***** Raw data *****
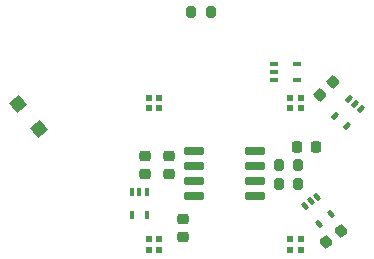
<source format=gtp>
G04 #@! TF.GenerationSoftware,KiCad,Pcbnew,6.0.2+dfsg-1*
G04 #@! TF.CreationDate,2023-01-26T22:51:51-08:00*
G04 #@! TF.ProjectId,rp2040_encoder,72703230-3430-45f6-956e-636f6465722e,rev?*
G04 #@! TF.SameCoordinates,Original*
G04 #@! TF.FileFunction,Paste,Top*
G04 #@! TF.FilePolarity,Positive*
%FSLAX46Y46*%
G04 Gerber Fmt 4.6, Leading zero omitted, Abs format (unit mm)*
G04 Created by KiCad (PCBNEW 6.0.2+dfsg-1) date 2023-01-26 22:51:51*
%MOMM*%
%LPD*%
G01*
G04 APERTURE LIST*
G04 Aperture macros list*
%AMRoundRect*
0 Rectangle with rounded corners*
0 $1 Rounding radius*
0 $2 $3 $4 $5 $6 $7 $8 $9 X,Y pos of 4 corners*
0 Add a 4 corners polygon primitive as box body*
4,1,4,$2,$3,$4,$5,$6,$7,$8,$9,$2,$3,0*
0 Add four circle primitives for the rounded corners*
1,1,$1+$1,$2,$3*
1,1,$1+$1,$4,$5*
1,1,$1+$1,$6,$7*
1,1,$1+$1,$8,$9*
0 Add four rect primitives between the rounded corners*
20,1,$1+$1,$2,$3,$4,$5,0*
20,1,$1+$1,$4,$5,$6,$7,0*
20,1,$1+$1,$6,$7,$8,$9,0*
20,1,$1+$1,$8,$9,$2,$3,0*%
%AMRotRect*
0 Rectangle, with rotation*
0 The origin of the aperture is its center*
0 $1 length*
0 $2 width*
0 $3 Rotation angle, in degrees counterclockwise*
0 Add horizontal line*
21,1,$1,$2,0,0,$3*%
G04 Aperture macros list end*
%ADD10RoundRect,0.225000X0.250000X-0.225000X0.250000X0.225000X-0.250000X0.225000X-0.250000X-0.225000X0*%
%ADD11RoundRect,0.200000X0.200000X0.275000X-0.200000X0.275000X-0.200000X-0.275000X0.200000X-0.275000X0*%
%ADD12R,0.400000X0.650000*%
%ADD13RoundRect,0.225000X-0.225000X-0.250000X0.225000X-0.250000X0.225000X0.250000X-0.225000X0.250000X0*%
%ADD14R,0.500000X0.500000*%
%ADD15RotRect,1.100000X1.100000X310.000000*%
%ADD16RotRect,0.650000X0.400000X230.000000*%
%ADD17RoundRect,0.225000X-0.250000X0.225000X-0.250000X-0.225000X0.250000X-0.225000X0.250000X0.225000X0*%
%ADD18RoundRect,0.225000X0.017678X-0.335876X0.335876X-0.017678X-0.017678X0.335876X-0.335876X0.017678X0*%
%ADD19R,0.650000X0.400000*%
%ADD20RoundRect,0.150000X-0.725000X-0.150000X0.725000X-0.150000X0.725000X0.150000X-0.725000X0.150000X0*%
%ADD21RotRect,0.650000X0.400000X308.000000*%
%ADD22RoundRect,0.225000X0.023387X0.335527X-0.331218X0.058479X-0.023387X-0.335527X0.331218X-0.058479X0*%
G04 APERTURE END LIST*
D10*
X143250000Y-100025000D03*
X143250000Y-98475000D03*
D11*
X156225000Y-100850000D03*
X154575000Y-100850000D03*
D12*
X143420000Y-101570000D03*
X142770000Y-101570000D03*
X142120000Y-101570000D03*
X142120000Y-103470000D03*
X143420000Y-103470000D03*
D13*
X156150000Y-97725000D03*
X157700000Y-97725000D03*
D14*
X144450000Y-94450000D03*
X144450000Y-93550000D03*
X143550000Y-93550000D03*
X143550000Y-94450000D03*
D11*
X148825000Y-86310000D03*
X147175000Y-86310000D03*
D15*
X132500097Y-94077538D03*
X134299903Y-96222462D03*
D14*
X156450000Y-94450000D03*
X155550000Y-94450000D03*
X155550000Y-93550000D03*
X156450000Y-93550000D03*
D16*
X161528577Y-94520070D03*
X161030648Y-94102258D03*
X160532719Y-93684446D03*
X159311423Y-95139930D03*
X160307281Y-95975554D03*
D10*
X146500000Y-105385000D03*
X146500000Y-103835000D03*
D17*
X145250000Y-98475000D03*
X145250000Y-100025000D03*
D18*
X158051992Y-93298008D03*
X159148008Y-92201992D03*
D19*
X154200000Y-90750000D03*
X154200000Y-91400000D03*
X154200000Y-92050000D03*
X156100000Y-92050000D03*
X156100000Y-90750000D03*
D20*
X147425000Y-98095000D03*
X147425000Y-99365000D03*
X147425000Y-100635000D03*
X147425000Y-101905000D03*
X152575000Y-101905000D03*
X152575000Y-100635000D03*
X152575000Y-99365000D03*
X152575000Y-98095000D03*
D14*
X144450000Y-106450000D03*
X144450000Y-105550000D03*
X143550000Y-105550000D03*
X143550000Y-106450000D03*
D21*
X157827329Y-101951210D03*
X157315122Y-102351390D03*
X156802915Y-102751570D03*
X157972671Y-104248790D03*
X158997085Y-103448430D03*
D11*
X156215000Y-99250000D03*
X154565000Y-99250000D03*
D14*
X156450000Y-105550000D03*
X155550000Y-105550000D03*
X155550000Y-106450000D03*
X156450000Y-106450000D03*
D22*
X159810708Y-104822862D03*
X158589292Y-105777138D03*
M02*

</source>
*****
Your goal:
Repeat the entries exactly as they are given, leaving out each image.

Solution for this problem:
<source format=gtp>
G04 #@! TF.GenerationSoftware,KiCad,Pcbnew,6.0.2+dfsg-1*
G04 #@! TF.CreationDate,2023-01-26T22:51:51-08:00*
G04 #@! TF.ProjectId,rp2040_encoder,72703230-3430-45f6-956e-636f6465722e,rev?*
G04 #@! TF.SameCoordinates,Original*
G04 #@! TF.FileFunction,Paste,Top*
G04 #@! TF.FilePolarity,Positive*
%FSLAX46Y46*%
G04 Gerber Fmt 4.6, Leading zero omitted, Abs format (unit mm)*
G04 Created by KiCad (PCBNEW 6.0.2+dfsg-1) date 2023-01-26 22:51:51*
%MOMM*%
%LPD*%
G01*
G04 APERTURE LIST*
G04 Aperture macros list*
%AMRoundRect*
0 Rectangle with rounded corners*
0 $1 Rounding radius*
0 $2 $3 $4 $5 $6 $7 $8 $9 X,Y pos of 4 corners*
0 Add a 4 corners polygon primitive as box body*
4,1,4,$2,$3,$4,$5,$6,$7,$8,$9,$2,$3,0*
0 Add four circle primitives for the rounded corners*
1,1,$1+$1,$2,$3*
1,1,$1+$1,$4,$5*
1,1,$1+$1,$6,$7*
1,1,$1+$1,$8,$9*
0 Add four rect primitives between the rounded corners*
20,1,$1+$1,$2,$3,$4,$5,0*
20,1,$1+$1,$4,$5,$6,$7,0*
20,1,$1+$1,$6,$7,$8,$9,0*
20,1,$1+$1,$8,$9,$2,$3,0*%
%AMRotRect*
0 Rectangle, with rotation*
0 The origin of the aperture is its center*
0 $1 length*
0 $2 width*
0 $3 Rotation angle, in degrees counterclockwise*
0 Add horizontal line*
21,1,$1,$2,0,0,$3*%
G04 Aperture macros list end*
%ADD10RoundRect,0.225000X0.250000X-0.225000X0.250000X0.225000X-0.250000X0.225000X-0.250000X-0.225000X0*%
%ADD11RoundRect,0.200000X0.200000X0.275000X-0.200000X0.275000X-0.200000X-0.275000X0.200000X-0.275000X0*%
%ADD12R,0.400000X0.650000*%
%ADD13RoundRect,0.225000X-0.225000X-0.250000X0.225000X-0.250000X0.225000X0.250000X-0.225000X0.250000X0*%
%ADD14R,0.500000X0.500000*%
%ADD15RotRect,1.100000X1.100000X310.000000*%
%ADD16RotRect,0.650000X0.400000X230.000000*%
%ADD17RoundRect,0.225000X-0.250000X0.225000X-0.250000X-0.225000X0.250000X-0.225000X0.250000X0.225000X0*%
%ADD18RoundRect,0.225000X0.017678X-0.335876X0.335876X-0.017678X-0.017678X0.335876X-0.335876X0.017678X0*%
%ADD19R,0.650000X0.400000*%
%ADD20RoundRect,0.150000X-0.725000X-0.150000X0.725000X-0.150000X0.725000X0.150000X-0.725000X0.150000X0*%
%ADD21RotRect,0.650000X0.400000X308.000000*%
%ADD22RoundRect,0.225000X0.023387X0.335527X-0.331218X0.058479X-0.023387X-0.335527X0.331218X-0.058479X0*%
G04 APERTURE END LIST*
D10*
X143250000Y-100025000D03*
X143250000Y-98475000D03*
D11*
X156225000Y-100850000D03*
X154575000Y-100850000D03*
D12*
X143420000Y-101570000D03*
X142770000Y-101570000D03*
X142120000Y-101570000D03*
X142120000Y-103470000D03*
X143420000Y-103470000D03*
D13*
X156150000Y-97725000D03*
X157700000Y-97725000D03*
D14*
X144450000Y-94450000D03*
X144450000Y-93550000D03*
X143550000Y-93550000D03*
X143550000Y-94450000D03*
D11*
X148825000Y-86310000D03*
X147175000Y-86310000D03*
D15*
X132500097Y-94077538D03*
X134299903Y-96222462D03*
D14*
X156450000Y-94450000D03*
X155550000Y-94450000D03*
X155550000Y-93550000D03*
X156450000Y-93550000D03*
D16*
X161528577Y-94520070D03*
X161030648Y-94102258D03*
X160532719Y-93684446D03*
X159311423Y-95139930D03*
X160307281Y-95975554D03*
D10*
X146500000Y-105385000D03*
X146500000Y-103835000D03*
D17*
X145250000Y-98475000D03*
X145250000Y-100025000D03*
D18*
X158051992Y-93298008D03*
X159148008Y-92201992D03*
D19*
X154200000Y-90750000D03*
X154200000Y-91400000D03*
X154200000Y-92050000D03*
X156100000Y-92050000D03*
X156100000Y-90750000D03*
D20*
X147425000Y-98095000D03*
X147425000Y-99365000D03*
X147425000Y-100635000D03*
X147425000Y-101905000D03*
X152575000Y-101905000D03*
X152575000Y-100635000D03*
X152575000Y-99365000D03*
X152575000Y-98095000D03*
D14*
X144450000Y-106450000D03*
X144450000Y-105550000D03*
X143550000Y-105550000D03*
X143550000Y-106450000D03*
D21*
X157827329Y-101951210D03*
X157315122Y-102351390D03*
X156802915Y-102751570D03*
X157972671Y-104248790D03*
X158997085Y-103448430D03*
D11*
X156215000Y-99250000D03*
X154565000Y-99250000D03*
D14*
X156450000Y-105550000D03*
X155550000Y-105550000D03*
X155550000Y-106450000D03*
X156450000Y-106450000D03*
D22*
X159810708Y-104822862D03*
X158589292Y-105777138D03*
M02*

</source>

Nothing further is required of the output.